Additionally, the current CSF 2.0 Discussion Draft provides numerous implementation examples, showing that there is more than one prescriptive way to comply. Personally, especially when looking at the discussion draft, much of it does seem granular, but I wouldn’t necessarily call it prescriptive – but admittedly, I’m not a cybersecurity practitioner!
For some organisations, especially ones with a less mature security posture, a spot of prescriptive guidance isn’t always a bad thing. Alongside every “subcategory” of action to be taken within the CSF 2.0 Discussion Draft there are one or more Implementation Examples that provide actionable guidance as to how to implement that particular action point.
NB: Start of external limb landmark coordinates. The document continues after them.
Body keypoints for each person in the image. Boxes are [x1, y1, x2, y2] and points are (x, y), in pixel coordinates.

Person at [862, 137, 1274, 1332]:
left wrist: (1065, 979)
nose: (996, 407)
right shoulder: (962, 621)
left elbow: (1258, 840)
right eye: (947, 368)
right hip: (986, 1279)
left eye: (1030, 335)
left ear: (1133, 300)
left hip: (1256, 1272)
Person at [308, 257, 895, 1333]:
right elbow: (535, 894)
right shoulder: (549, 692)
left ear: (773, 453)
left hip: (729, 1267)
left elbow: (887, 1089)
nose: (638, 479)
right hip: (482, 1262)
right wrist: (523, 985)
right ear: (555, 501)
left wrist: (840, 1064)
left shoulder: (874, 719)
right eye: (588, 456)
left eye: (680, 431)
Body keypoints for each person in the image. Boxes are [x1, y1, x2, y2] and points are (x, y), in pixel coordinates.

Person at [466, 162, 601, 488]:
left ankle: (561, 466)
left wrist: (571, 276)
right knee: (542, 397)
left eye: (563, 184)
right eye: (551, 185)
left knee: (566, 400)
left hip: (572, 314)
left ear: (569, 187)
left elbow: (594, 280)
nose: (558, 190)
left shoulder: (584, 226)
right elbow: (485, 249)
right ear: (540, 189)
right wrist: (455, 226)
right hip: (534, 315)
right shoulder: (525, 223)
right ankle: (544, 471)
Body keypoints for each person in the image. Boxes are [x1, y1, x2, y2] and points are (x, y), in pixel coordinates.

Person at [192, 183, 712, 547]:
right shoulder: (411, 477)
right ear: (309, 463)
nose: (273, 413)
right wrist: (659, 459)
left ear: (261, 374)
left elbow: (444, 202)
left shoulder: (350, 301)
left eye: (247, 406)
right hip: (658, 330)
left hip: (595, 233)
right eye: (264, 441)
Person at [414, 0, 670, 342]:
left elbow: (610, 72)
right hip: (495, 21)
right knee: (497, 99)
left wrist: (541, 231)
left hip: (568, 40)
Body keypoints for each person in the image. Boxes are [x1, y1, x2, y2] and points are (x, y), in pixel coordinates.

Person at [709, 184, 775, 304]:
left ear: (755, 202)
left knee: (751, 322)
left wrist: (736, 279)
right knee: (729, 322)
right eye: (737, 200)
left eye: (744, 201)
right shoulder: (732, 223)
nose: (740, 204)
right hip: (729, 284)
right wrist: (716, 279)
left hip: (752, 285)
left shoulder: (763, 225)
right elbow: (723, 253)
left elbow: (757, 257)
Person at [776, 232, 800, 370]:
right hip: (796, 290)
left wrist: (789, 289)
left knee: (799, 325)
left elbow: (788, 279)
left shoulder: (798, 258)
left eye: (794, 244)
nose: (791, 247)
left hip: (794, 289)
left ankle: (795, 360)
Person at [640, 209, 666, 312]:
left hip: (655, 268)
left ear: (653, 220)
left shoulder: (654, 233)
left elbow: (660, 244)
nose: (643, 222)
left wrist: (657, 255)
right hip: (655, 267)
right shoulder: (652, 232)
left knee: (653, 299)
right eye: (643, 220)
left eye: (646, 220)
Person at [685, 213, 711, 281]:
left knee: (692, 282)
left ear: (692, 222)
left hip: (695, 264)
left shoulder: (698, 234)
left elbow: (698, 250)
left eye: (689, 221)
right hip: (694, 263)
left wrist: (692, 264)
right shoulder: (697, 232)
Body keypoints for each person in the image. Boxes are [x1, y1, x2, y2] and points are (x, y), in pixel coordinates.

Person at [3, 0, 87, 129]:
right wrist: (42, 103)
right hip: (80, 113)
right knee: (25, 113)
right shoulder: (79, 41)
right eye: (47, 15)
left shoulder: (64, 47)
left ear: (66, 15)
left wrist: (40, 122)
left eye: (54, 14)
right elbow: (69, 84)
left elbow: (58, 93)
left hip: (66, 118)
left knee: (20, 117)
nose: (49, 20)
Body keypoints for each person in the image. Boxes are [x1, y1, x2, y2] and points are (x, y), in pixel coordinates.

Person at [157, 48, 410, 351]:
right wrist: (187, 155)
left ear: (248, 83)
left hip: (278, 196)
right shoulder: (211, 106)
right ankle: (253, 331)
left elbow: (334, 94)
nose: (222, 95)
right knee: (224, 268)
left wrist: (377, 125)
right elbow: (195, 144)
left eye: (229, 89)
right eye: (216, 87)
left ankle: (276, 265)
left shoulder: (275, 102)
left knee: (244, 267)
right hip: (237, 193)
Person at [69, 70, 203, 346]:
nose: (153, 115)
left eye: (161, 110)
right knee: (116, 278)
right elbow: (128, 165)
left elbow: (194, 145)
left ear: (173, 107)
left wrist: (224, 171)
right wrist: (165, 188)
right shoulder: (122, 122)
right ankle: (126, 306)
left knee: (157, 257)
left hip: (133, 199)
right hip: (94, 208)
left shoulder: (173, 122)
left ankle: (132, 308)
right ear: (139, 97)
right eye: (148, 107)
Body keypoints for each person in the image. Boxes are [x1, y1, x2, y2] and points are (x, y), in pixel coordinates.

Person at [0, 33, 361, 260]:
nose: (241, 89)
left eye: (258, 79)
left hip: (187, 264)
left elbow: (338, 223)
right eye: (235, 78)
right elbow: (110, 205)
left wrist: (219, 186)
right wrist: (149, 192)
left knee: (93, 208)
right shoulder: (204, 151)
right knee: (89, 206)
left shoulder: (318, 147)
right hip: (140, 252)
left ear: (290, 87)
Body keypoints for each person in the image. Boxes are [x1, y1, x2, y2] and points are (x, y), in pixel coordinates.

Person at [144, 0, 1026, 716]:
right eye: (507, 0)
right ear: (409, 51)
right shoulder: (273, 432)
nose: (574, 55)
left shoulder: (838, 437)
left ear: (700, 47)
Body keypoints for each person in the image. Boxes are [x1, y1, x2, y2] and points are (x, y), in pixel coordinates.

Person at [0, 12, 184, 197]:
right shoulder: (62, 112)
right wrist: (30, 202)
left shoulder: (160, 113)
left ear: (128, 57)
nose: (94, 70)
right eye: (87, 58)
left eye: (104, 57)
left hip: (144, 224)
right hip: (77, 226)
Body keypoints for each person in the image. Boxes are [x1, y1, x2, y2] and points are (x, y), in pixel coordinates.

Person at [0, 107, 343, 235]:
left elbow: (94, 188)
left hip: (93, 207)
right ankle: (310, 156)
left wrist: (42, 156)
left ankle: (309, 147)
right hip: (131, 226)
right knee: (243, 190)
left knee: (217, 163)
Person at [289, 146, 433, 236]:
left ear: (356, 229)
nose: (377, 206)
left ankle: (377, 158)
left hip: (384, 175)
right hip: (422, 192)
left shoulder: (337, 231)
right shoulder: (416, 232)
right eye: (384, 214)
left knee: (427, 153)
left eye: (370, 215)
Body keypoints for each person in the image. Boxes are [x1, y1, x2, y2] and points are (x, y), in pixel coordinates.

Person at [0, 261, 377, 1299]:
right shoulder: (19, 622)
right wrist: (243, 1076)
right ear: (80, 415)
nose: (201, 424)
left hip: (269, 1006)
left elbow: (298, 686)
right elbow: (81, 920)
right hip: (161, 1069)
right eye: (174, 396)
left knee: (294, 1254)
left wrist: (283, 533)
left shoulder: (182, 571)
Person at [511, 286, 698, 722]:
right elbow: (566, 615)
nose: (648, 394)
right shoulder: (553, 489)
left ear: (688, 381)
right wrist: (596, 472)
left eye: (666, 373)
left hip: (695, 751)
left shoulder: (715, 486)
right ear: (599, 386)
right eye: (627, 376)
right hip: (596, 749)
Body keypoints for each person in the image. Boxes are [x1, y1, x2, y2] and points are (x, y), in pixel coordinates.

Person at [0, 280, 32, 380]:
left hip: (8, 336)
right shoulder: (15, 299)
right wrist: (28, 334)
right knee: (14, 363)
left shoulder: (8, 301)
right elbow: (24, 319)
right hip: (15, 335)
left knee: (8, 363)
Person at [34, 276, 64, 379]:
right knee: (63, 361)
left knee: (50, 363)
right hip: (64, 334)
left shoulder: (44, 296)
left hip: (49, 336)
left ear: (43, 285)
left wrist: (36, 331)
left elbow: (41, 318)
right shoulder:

This is a great move as it helps to illustrate how achievable CSF would be for an organisation. This will likely be the litmus test: will an organisation feel like they can handle compliance in-house? Or would they need help from an external party? Either way, demand for cyber practitioner roles both in-house and at MSP/MSSP-type external support companies may increase.
Well, that’s all from the ball! In our view, CSF 2.0 is going to keep us all safer in the long run. We foresee that, by and large, the new and improved CSF 2.0 is a great opportunity for those in cybersecurity, though how exactly it shakes down into implementation – and indeed to the very current skills shortage – remains to be seen.